Responsibility and compliance: Two sides, different coins | Contributor

By Mike Cook
Courtesy to The Bellingham Business Journal 

For many years I have begun all my management development initiatives with the admonition to anyone in the room that their success as a manager would have an upper limit.

That limit would be determined by the cumulative emotional intelligence of whatever group of employees they were charged with leading.

But I am not writing about emotional intelligence today. I want to talk about responsibility.

Responsibility is much harder to practice than it is to talk about, especially without setting up the right conditions. This is where emotional intelligence comes in.

If you cannot handle a grown up relationship with your employees, or they with you, you’ve got very big problems.

When attempting to establish working relationships grounded in responsibility, it is best to step back and determine whether the group involved in the conversation has a shared understanding of the concept.

Historically, employers have assumed compliance from employees and called it responsibility. Moreover, and as an extension of the desirability of compliance, we have done a pretty good job of tying the concept directly to character, and have thereby locked it into the good/bad context that surrounds many of the ideas that have been turned into commodities.

What is needed now, when many workplace problems are complex and do not yield to simple compliant behavior, is a new way for employers to relate to employees and a new way for employers to determine whether the people they employ are sufficiently grown up to provide the performance they require.

If, from the employee’s perspective, we consider responsibility as more a matter of individual initiative—they are or are not responsible as a matter of choice, rather than history or upbringing—we get into the arena of gifts, and gifts cannot be assumed.

If, from the employer’s perspective, we consider responsibility to be more of an offer than a right, we get into the arena of tools, and tools have their uses in proper circumstances.

Try this on: You are responsible if you say so and not if you don’t.

Now, of course, I am speaking in terms of the workplace. Society at large has this “in the eyes of the law” notion, where responsibility is assigned.

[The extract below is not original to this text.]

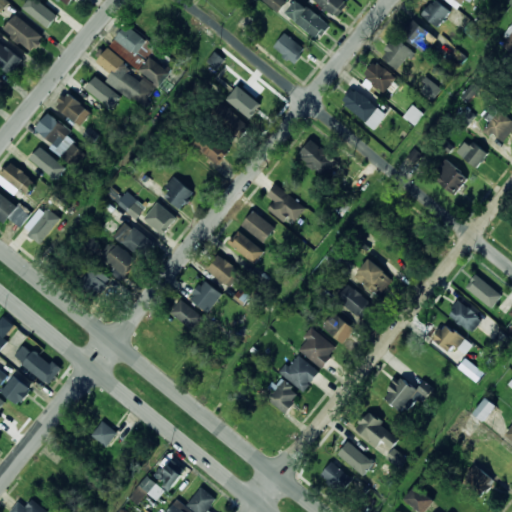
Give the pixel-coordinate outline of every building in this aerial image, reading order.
[(28,0),(22,9),(49,27),(58,13),(37,0),(28,0)] [(263,0),(279,11),(287,0),(263,0)] [(331,25),(300,0),(298,0),(288,13),(320,39),(331,25)] [(318,0),(336,18),(349,5),(344,0),(318,0)] [(431,0),(422,14),(439,27),(452,9),(438,0),(431,0)] [(463,0),(446,0),(455,8),(463,0)] [(137,25),(153,38),(164,24),(148,11),(137,25)] [(33,51),(44,36),(16,15),(4,30),(33,51)] [(423,53),(437,40),(416,17),(402,30),(423,53)] [(511,24),(502,38),(511,45),(511,24)] [(136,68),(154,48),(129,25),(111,45),(136,68)] [(306,49),(286,33),(275,46),(295,63),(306,49)] [(382,55),(399,71),(415,53),(398,37),(382,55)] [(0,65),(14,76),(25,60),(0,41),(0,65)] [(458,69),(467,57),(455,48),(446,60),(458,69)] [(118,80),(129,67),(109,49),(97,61),(118,80)] [(219,68),(224,57),(213,51),(207,62),(219,68)] [(141,71),(145,74),(131,96),(146,106),(171,70),(150,57),(141,71)] [(397,78),(376,61),(364,76),(385,93),(397,78)] [(76,84),(104,104),(113,91),(85,71),(76,84)] [(431,102),(442,89),(430,79),(420,91),(431,102)] [(247,114),(264,99),(252,85),(235,100),(247,114)] [(375,129),(387,115),(355,88),(343,102),(375,129)] [(79,126),(92,114),(69,91),(56,103),(79,126)] [(414,125),(424,113),(413,104),(403,115),(414,125)] [(214,116),(244,134),(251,123),(221,105),(214,116)] [(484,129),(503,143),(511,131),(511,118),(493,105),(484,117),(490,121),(484,129)] [(51,147),(75,167),(89,150),(49,117),(39,129),(55,142),(51,147)] [(195,145),(219,165),(233,148),(208,128),(195,145)] [(300,154),(324,176),(338,161),(313,139),(300,154)] [(20,153),(42,168),(51,155),(30,140),(20,153)] [(478,168),(489,153),(471,140),(460,154),(478,168)] [(407,157),(418,163),(423,154),(413,147),(407,157)] [(211,174),(190,155),(177,169),(198,188),(211,174)] [(470,178),(449,160),(434,177),(455,195),(470,178)] [(26,196),(37,184),(13,162),(2,173),(26,196)] [(359,195),(372,182),(362,172),(349,185),(359,195)] [(180,209),(194,192),(176,176),(161,193),(180,209)] [(305,209),(278,184),(268,195),(275,202),(268,209),(283,223),(289,216),(294,220),(305,209)] [(0,220),(4,224),(9,218),(21,227),(31,214),(0,190),(0,220)] [(118,205),(137,219),(147,207),(127,192),(118,205)] [(161,237),(177,217),(144,192),(128,212),(161,237)] [(276,230),(255,210),(243,224),(264,243),(276,230)] [(33,250),(55,228),(44,217),(22,239),(33,250)] [(154,246),(129,220),(115,234),(140,259),(154,246)] [(250,264),(263,248),(240,230),(227,246),(250,264)] [(368,243),(397,269),(408,257),(379,231),(368,243)] [(139,262),(118,245),(106,260),(127,277),(139,262)] [(207,268),(229,288),(242,273),(219,253),(207,268)] [(394,282),(373,259),(356,274),(377,297),(394,282)] [(110,282),(96,266),(79,280),(94,297),(110,282)] [(469,297),(498,307),(504,286),(475,277),(469,297)] [(190,298),(209,312),(223,293),(205,279),(190,298)] [(363,318),(374,303),(348,285),(338,300),(363,318)] [(203,317),(182,299),(171,312),(193,330),(203,317)] [(474,332),(483,317),(458,301),(449,316),(474,332)] [(355,329),(336,312),(324,327),(343,343),(355,329)] [(466,339),(445,324),(433,340),(455,355),(466,339)] [(323,369),(338,349),(313,329),(297,349),(323,369)] [(0,349),(8,340),(0,332),(0,349)] [(510,340),(502,333),(487,350),(496,358),(510,340)] [(50,384),(61,369),(35,351),(24,366),(50,384)] [(281,372),(303,392),(320,373),(298,354),(281,372)] [(484,373),(466,357),(458,366),(476,382),(484,373)] [(0,384),(1,385),(8,376),(0,369),(0,384)] [(19,405),(32,390),(15,375),(2,391),(19,405)] [(425,383),(420,390),(398,376),(384,398),(404,410),(414,394),(426,401),(433,388),(425,383)] [(288,414),(302,394),(281,377),(266,398),(288,414)] [(474,414),(459,428),(468,437),(498,408),(489,399),(473,414),(474,414)] [(19,416),(0,400),(0,423),(8,430),(19,416)] [(401,438),(369,413),(358,427),(396,457),(393,461),(401,468),(407,459),(393,449),(401,438)] [(118,433),(103,421),(92,434),(107,447),(118,433)] [(372,459),(348,438),(336,452),(359,473),(372,459)] [(511,464),(511,457),(493,445),(482,461),(504,477),(511,464)] [(154,473),(167,489),(186,474),(174,458),(154,473)] [(321,474),(343,494),(355,482),(333,462),(321,474)] [(495,480),(477,465),(464,480),(482,496),(495,480)] [(156,500),(165,491),(149,477),(140,486),(156,500)] [(420,511),(426,511),(436,501),(417,484),(405,499),(420,511)] [(196,511),(206,511),(217,499),(203,487),(188,505),(196,511)] [(26,508),(19,501),(10,511),(11,511),(46,511),(47,511),(33,500),(26,508)] [(185,511),(175,503),(167,511),(185,511)]
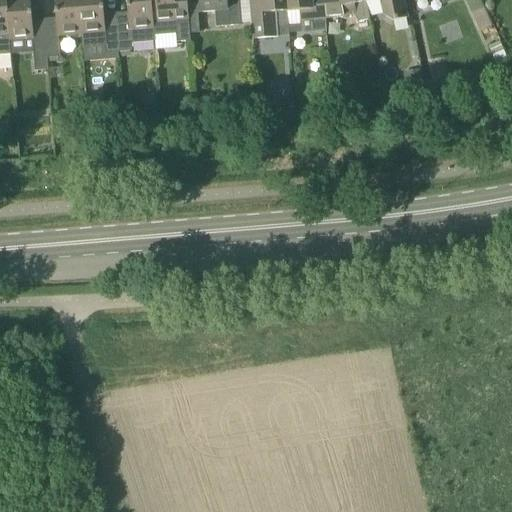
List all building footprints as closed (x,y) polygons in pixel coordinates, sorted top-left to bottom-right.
[(9,35),(6,0),(0,0),(0,56),(10,56),(10,54),(8,35),(9,35)] [(47,63),(45,27),(33,28),(30,0),(24,0),(7,1),(6,0),(9,35),(8,35),(10,54),(33,52),(35,71),(48,70),(48,63),(47,63)] [(54,0),(57,26),(45,27),(47,63),(48,63),(58,62),(57,57),(60,57),(59,36),(81,35),(82,35),(79,0),(54,0)] [(120,57),(116,21),(105,22),(102,0),(79,0),(82,35),(81,35),(82,47),(106,46),(106,54),(117,53),(117,57),(120,57)] [(150,0),(126,0),(128,20),(116,21),(120,57),(130,56),(130,52),(132,51),(131,44),(154,42),(154,36),(150,0)] [(150,0),(154,36),(177,34),(177,42),(190,41),(188,9),(186,0),(150,0)] [(198,0),(200,13),(217,11),(219,27),(241,25),(238,0),(198,0)] [(287,12),(286,0),(248,0),(252,39),(277,37),(275,13),(287,12)] [(286,0),(287,12),(288,26),(300,25),(300,20),(325,18),(323,0),(286,0)] [(323,0),(325,18),(343,16),(353,14),(358,22),(369,20),(366,2),(365,0),(323,0)] [(365,0),(366,2),(377,0),(380,0),(384,16),(392,21),(407,18),(402,0),(365,0)]
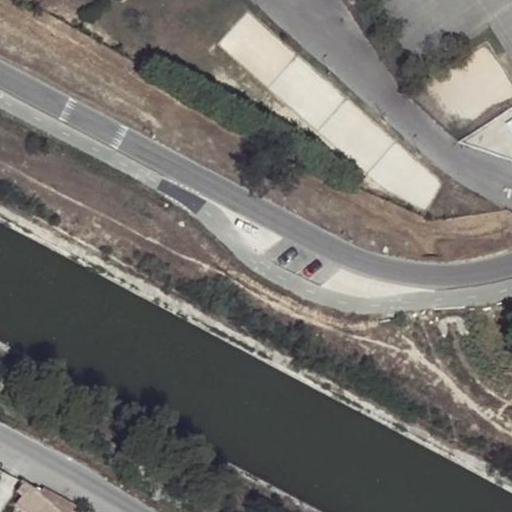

In the workplace, this concept has been interpreted as “in the eyes of the employer,” and most often looked upon as the right of employers to assign responsibility. From the employer’s perspective, employees are responsible if the employer says so.

OK, but is there any power in that?

Consider this: If the game is rigged so the employer always wins—the employer has the say so and employees get only to respond “okey dokey” to all demands—then where is there any responsibility, if by responsibility we mean a willingness to respond when the going gets tough, or even simply when the boss is not around?

Seems to me that there is mainly duty in this condition, and therein lies the problem.

Where is the room for initiative, passion or creativity in that sort of relationship? Can all parties involved be counted on to stand for what was agreed to when the poop hits the cowcatcher?

This is a very different relationship from the one that many still assume, whether employer or employee.

A manager somewhat long in the tooth recently approached me a question. He asked, “Can you tell me what to do about these younger employees, they don’t always do what I tell them to?”

I asked in response, “Do they say they are going to do what you told them to?”

He was at first silent, then spoke, “Do they need to? I always just did whatever my boss asked me to do.”

So I went on, “This is not your father’s workforce or workplace any longer. The newer generation of workers is no less energetic than you were, they just have different conditions under which they are willing to work. You need to get to know them at a more intimate level.”

“They do not want their responsibility to be assumed, they want to be asked, they want to be given a choice, at least much of the time. If you don’t do that for them, I bet you will continue to be disappointed in the ‘sometimes they do and sometimes they don’t’ performance.”

This was a shocking shift in reality for this manager, but he made the change and later reported that his employees had gotten a lot better once he began letting them know what he wanted them to do, and then confirming their willingness to do it.

In my view what happened was he brought his management style up to speed with the people he had reporting to him.

Mike Cook is a management developer who lives in Anacortes, Wash. He publishes a weekly blog at www.heartofengagement.com.